(Dataset entries)
++++++++

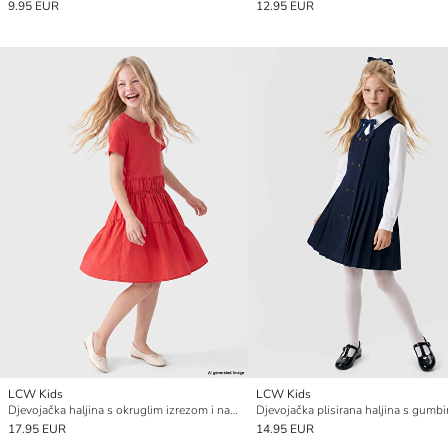
9.95 EUR
12.95 EUR
LCW Kids
LCW Kids
Djevojačka haljina s okruglim izrezom i naborima
Djevojačka plisirana haljina s gumb
17.95 EUR
14.95 EUR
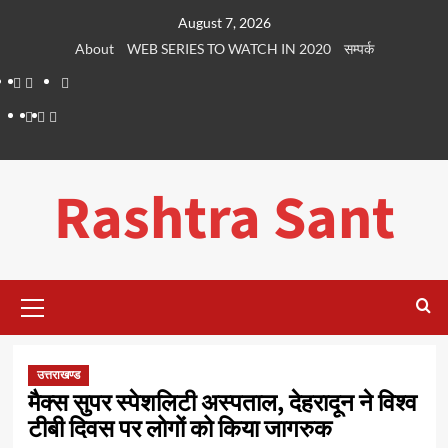
Skip
August 7, 2026
to
About
WEB SERIES TO WATCH IN 2020
सम्पर्क
content
About
WEB
सम्पर्क
SERIES
Dehradun
Life
Places
TO
Smart
in
to
WATCH
City
Dehradun
Visit
Rashtra Sant
IN
in
2020
Dehradun
Primary
Menu
उत्तराखण्ड
मैक्स सुपर स्पेशलिटी अस्पताल, देहरादून ने विश्व
टीबी दिवस पर लोगों को किया जागरुक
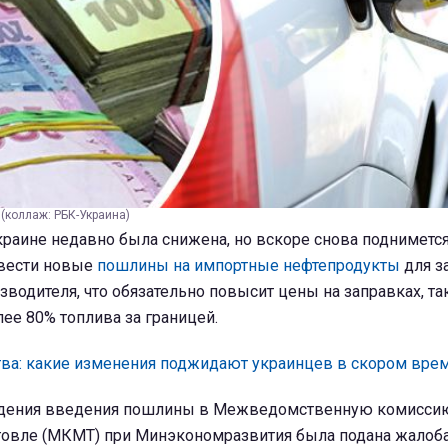
 (коллаж: РБК-Украина)
краине недавно была снижена, но вскоре снова поднимется
ввести новые
пошлины на импортные нефтепродукты
для з
зводителя, что обязательно повысит цены на заправках, та
лее 80% топлива за границей.
ва: какие изменения поджидают украинцев в скором вре
ждения введения пошлины в Межведомственную комисси
овле (МКМТ) при Минэкономразвития была подана жалоба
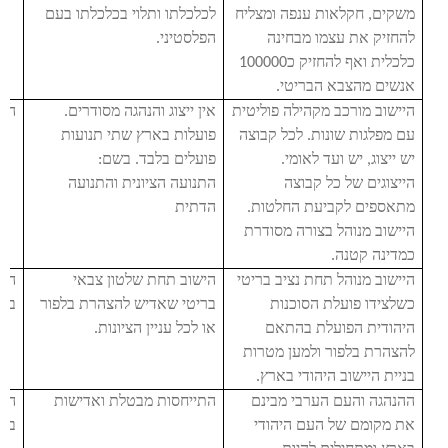
משקים, חקלאות ענפה ומצליח
לכלכלתו ותלוי בכלכלתו בעם
להחזיק את עצמו מבחינה
הפלסטיני.
כלכלית ואף להחזיק כ100000
אנשים מהצבא הבריטי.
היישוב מורכב מקהילה פוליטית
אין ייצוג והנהגה מסודרים.
הנה
עם מפלגות שונות. לכל קבוצה
פועלות בארץ שתי תנועות
יש ייצוג, יש ועד לאומי.
פועלים בלבד. בשם:
הייצוגים של כל קבוצה
התנועה הציונית והתנועה
מתאספים לקביעת החלטות.
הדתית
היישוב מנוהל בצורה מסודרת
כמדינה קטנה.
היישוב מנוהל תחת נציב בריטי
הישוב תחת שלטון צבאי
התי
כשלצידו פועלת הסוכנות
בריטי שאדיש להצהרת בלפור
בלפ
היהודית הפועלת בהתאם
או לכל עניין הציונות.
להצהרת בלפור ולמען מטרות
בניית היישוב היהודי בארץ.
ההנהגה והעם הערבי מבינם
התייחסות מבטלת ואדישות
התי
את מקומם של העם היהודי
בא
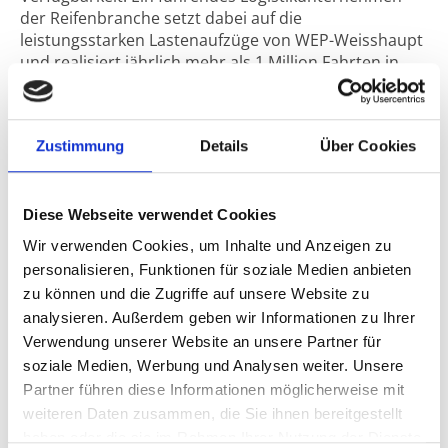
der Reifenbranche setzt dabei auf die
leistungsstarken Lastenaufzüge von WEP-Weisshaupt
und realisiert jährlich mehr als 1 Million Fahrten in
seinen bundesweiten Logistikzentren.
Im gesamten Bundesgebiet sorgen WEP-Weisshaupt
Zustimmung
Details
Über Cookies
Lastenaufzüge für einen reibungslosen Materialfluss.
Täglich werden tausende Reifen, Felgen und
Logistikgüter effizient zwischen Lager- und
Diese Webseite verwendet Cookies
Kommissionierungsebenen transportiert.
Wir verwenden Cookies, um Inhalte und Anzeigen zu
Die robuste Bauweise, hohe Tragfähigkeit und
personalisieren, Funktionen für soziale Medien anbieten
zuverlässige Verfügbarkeit machen WEP-Weisshaupt
zu können und die Zugriffe auf unsere Website zu
zu einem starken Partner für die Logistikbranche.
analysieren. Außerdem geben wir Informationen zu Ihrer
Besonders in automatisierten Reifenlagern und
Verwendung unserer Website an unsere Partner für
Distributionszentren gewährleisten die
soziale Medien, Werbung und Analysen weiter. Unsere
Aufzugsanlagen eine optimale Performance und
Partner führen diese Informationen möglicherweise mit
unterstützen nachhaltige Logistikprozesse. Mit über 1
weiteren Daten zusammen, die Sie ihnen bereitgestellt
Million Fahrten pro Jahr beweisen die Lastenaufzüge
haben oder die sie im Rahmen Ihrer Nutzung der Dienste
von WEP-Weisshaupt ihre Leistungsfähigkeit unter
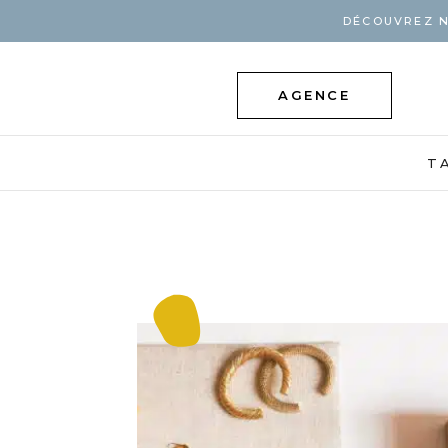
DÉCOUVREZ N
AGENCE
T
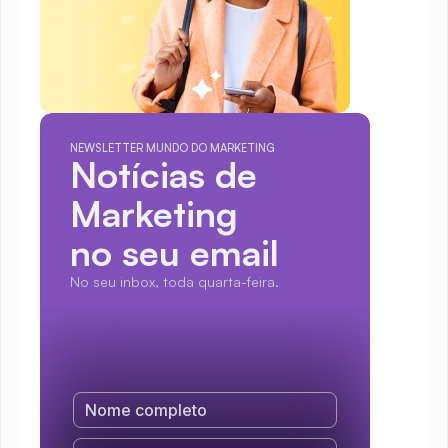
NEWSLETTER MUNDO DO MARKETING
Notícias de 
Marketing
no seu email
No seu inbox, toda quarta-feira.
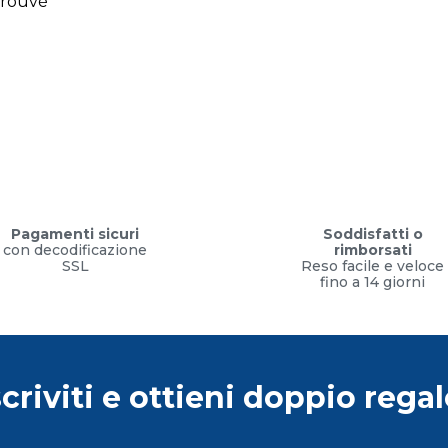
trouvé
Pagamenti sicuri
Soddisfatti o
con decodificazione
rimborsati
SSL
Reso facile e veloce
fino a 14 giorni
scriviti e ottieni doppio regal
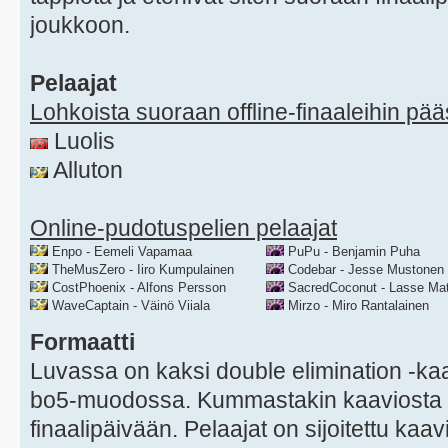
joukkoon.
Pelaajat
Lohkoista suoraan offline-finaaleihin pä
Luolis
Alluton
Online-pudotuspelien pelaajat
Enpo - Eemeli Vapamaa
PuPu - Benjamin Puha
TheMusZero - Iiro Kumpulainen
Codebar - Jesse Mustonen
CostPhoenix - Alfons Persson
SacredCoconut - Lasse Mat
WaveCaptain - Väinö Viiala
Mirzo - Miro Rantalainen
Formaatti
Luvassa on kaksi double elimination -kaa
bo5-muodossa. Kummastakin kaaviosta 
finaalipäivään. Pelaajat on sijoitettu kaa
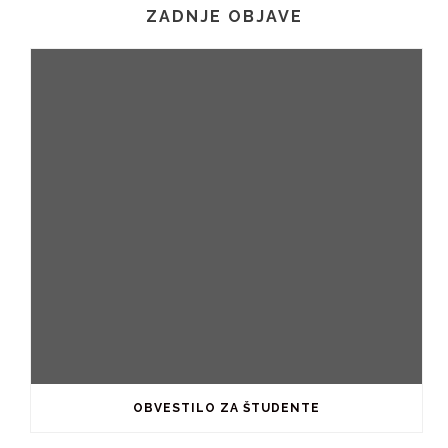
ZADNJE OBJAVE
OBVESTILO ZA ŠTUDENTE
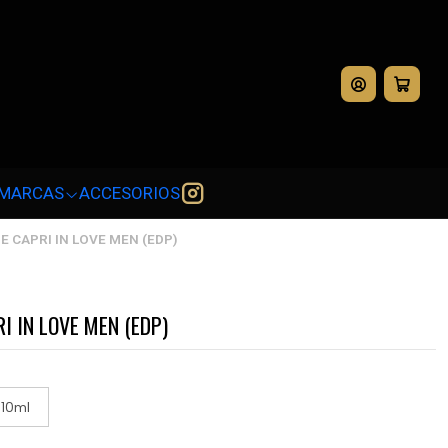
💳
MARCAS
ACCESORIOS
E CAPRI IN LOVE MEN (EDP)
I IN LOVE MEN (EDP)
10ml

++++++++

Your task
In the data above, find the line containing "टीबी दिवस पर लोगों को किया जागरुक" and the line containing "היישוב מורכב מקהילה פוליטית". Copy exactly the stretch from the first through the second, both included, leaving out any picture.

Answer area
टीबी दिवस पर लोगों को किया जागरुक
 (коллаж: РБК-Украина)
краине недавно была снижена, но вскоре снова поднимется
ввести новые
пошлины на импортные нефтепродукты
для з
зводителя, что обязательно повысит цены на заправках, та
лее 80% топлива за границей.
ва: какие изменения поджидают украинцев в скором вре
ждения введения пошлины в Межведомственную комисси
овле (МКМТ) при Минэкономразвития была подана жалоба
משקים, חקלאות ענפה ומצליח
לכלכלתו ותלוי בכלכלתו בעם
להחזיק את עצמו מבחינה
הפלסטיני.
כלכלית ואף להחזיק כ100000
אנשים מהצבא הבריטי.
היישוב מורכב מקהילה פוליטית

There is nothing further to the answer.